[PATCH v2 0/6] Landlock: ioctl support

Fri Jul 28 13:52:03 UTC 2023

On 27/07/2023 11:32, Günther Noack wrote:
> Hello Mickaël!
> 
> Overall, I believe that I thought too far ahead here and now we've
> been mixing the discussions for different steps from the three-step
> approach that we discussed in [1].
> 
> In order to make progress here, let me try to disentangle in this mail
> which parts we need for the current step (1) and which parts are only
> needed for later steps.
> 
> [1] https://lore.kernel.org/linux-security-module/d4f1395c-d2d4-1860-3a02-2a0c023dd761@digikod.net/
> 
> 
> On Mon, Jul 24, 2023 at 09:03:42PM +0200, Mickaël Salaün wrote:
>> On 14/07/2023 00:38, Günther Noack wrote:
>>> On Wed, Jul 12, 2023 at 07:48:29PM +0200, Mickaël Salaün wrote:
>>>> A useful split would be at least between devices and regular
>>>> files/directories, something like this:
>>>> - LANDLOCK_ACCESS_FS_IOCTL_DEV: allows IOCTLs on character or block devices,
>>>> which should be targeted on specific paths.

Information shown
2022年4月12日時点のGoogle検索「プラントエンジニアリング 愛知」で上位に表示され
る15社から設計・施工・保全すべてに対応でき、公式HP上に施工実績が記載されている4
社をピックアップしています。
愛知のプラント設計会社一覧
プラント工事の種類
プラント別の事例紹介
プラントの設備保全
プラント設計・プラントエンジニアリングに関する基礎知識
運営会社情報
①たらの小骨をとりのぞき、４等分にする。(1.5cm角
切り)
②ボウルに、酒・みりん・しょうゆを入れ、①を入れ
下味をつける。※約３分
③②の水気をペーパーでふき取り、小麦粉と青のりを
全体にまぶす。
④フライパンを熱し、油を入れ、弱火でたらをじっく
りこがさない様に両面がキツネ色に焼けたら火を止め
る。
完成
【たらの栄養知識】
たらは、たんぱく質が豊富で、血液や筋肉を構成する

--

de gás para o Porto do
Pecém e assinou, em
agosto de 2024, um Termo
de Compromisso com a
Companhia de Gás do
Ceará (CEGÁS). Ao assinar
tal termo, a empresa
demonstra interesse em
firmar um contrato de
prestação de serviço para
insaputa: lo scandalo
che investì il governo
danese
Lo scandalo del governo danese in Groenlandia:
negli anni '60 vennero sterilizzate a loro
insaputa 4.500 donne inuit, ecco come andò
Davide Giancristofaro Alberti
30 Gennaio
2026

--

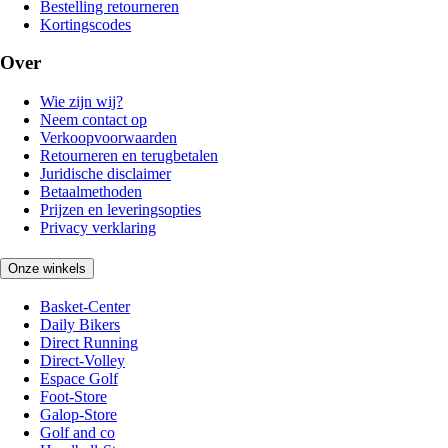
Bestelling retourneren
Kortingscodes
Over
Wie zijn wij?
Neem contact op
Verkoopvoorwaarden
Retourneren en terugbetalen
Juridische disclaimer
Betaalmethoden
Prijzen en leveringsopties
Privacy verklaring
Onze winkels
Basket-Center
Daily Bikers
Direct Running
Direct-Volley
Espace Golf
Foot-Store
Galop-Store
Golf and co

Tasks
**1)** Write out the Landlock ioctl thread in full, word for word.
**2)** Return only the lines of the records starting with the line that contains "Bestelling retourneren" and going on through the line that contains "Golf and co", with both of those lines included, copied character for character.
The Landlock ioctl thread and the records were taken from unrelated sources.

Exercise solutions
**1)**
[PATCH v2 0/6] Landlock: ioctl support

Fri Jul 28 13:52:03 UTC 2023

On 27/07/2023 11:32, Günther Noack wrote:
> Hello Mickaël!
> 
> Overall, I believe that I thought too far ahead here and now we've
> been mixing the discussions for different steps from the three-step
> approach that we discussed in [1].
> 
> In order to make progress here, let me try to disentangle in this mail
> which parts we need for the current step (1) and which parts are only
> needed for later steps.
> 
> [1] https://lore.kernel.org/linux-security-module/d4f1395c-d2d4-1860-3a02-2a0c023dd761@digikod.net/
> 
> 
> On Mon, Jul 24, 2023 at 09:03:42PM +0200, Mickaël Salaün wrote:
>> On 14/07/2023 00:38, Günther Noack wrote:
>>> On Wed, Jul 12, 2023 at 07:48:29PM +0200, Mickaël Salaün wrote:
>>>> A useful split would be at least between devices and regular
>>>> files/directories, something like this:
>>>> - LANDLOCK_ACCESS_FS_IOCTL_DEV: allows IOCTLs on character or block devices,
>>>> which should be targeted on specific paths.

**2)**
Bestelling retourneren
Kortingscodes
Over
Wie zijn wij?
Neem contact op
Verkoopvoorwaarden
Retourneren en terugbetalen
Juridische disclaimer
Betaalmethoden
Prijzen en leveringsopties
Privacy verklaring
Onze winkels
Basket-Center
Daily Bikers
Direct Running
Direct-Volley
Espace Golf
Foot-Store
Galop-Store
Golf and co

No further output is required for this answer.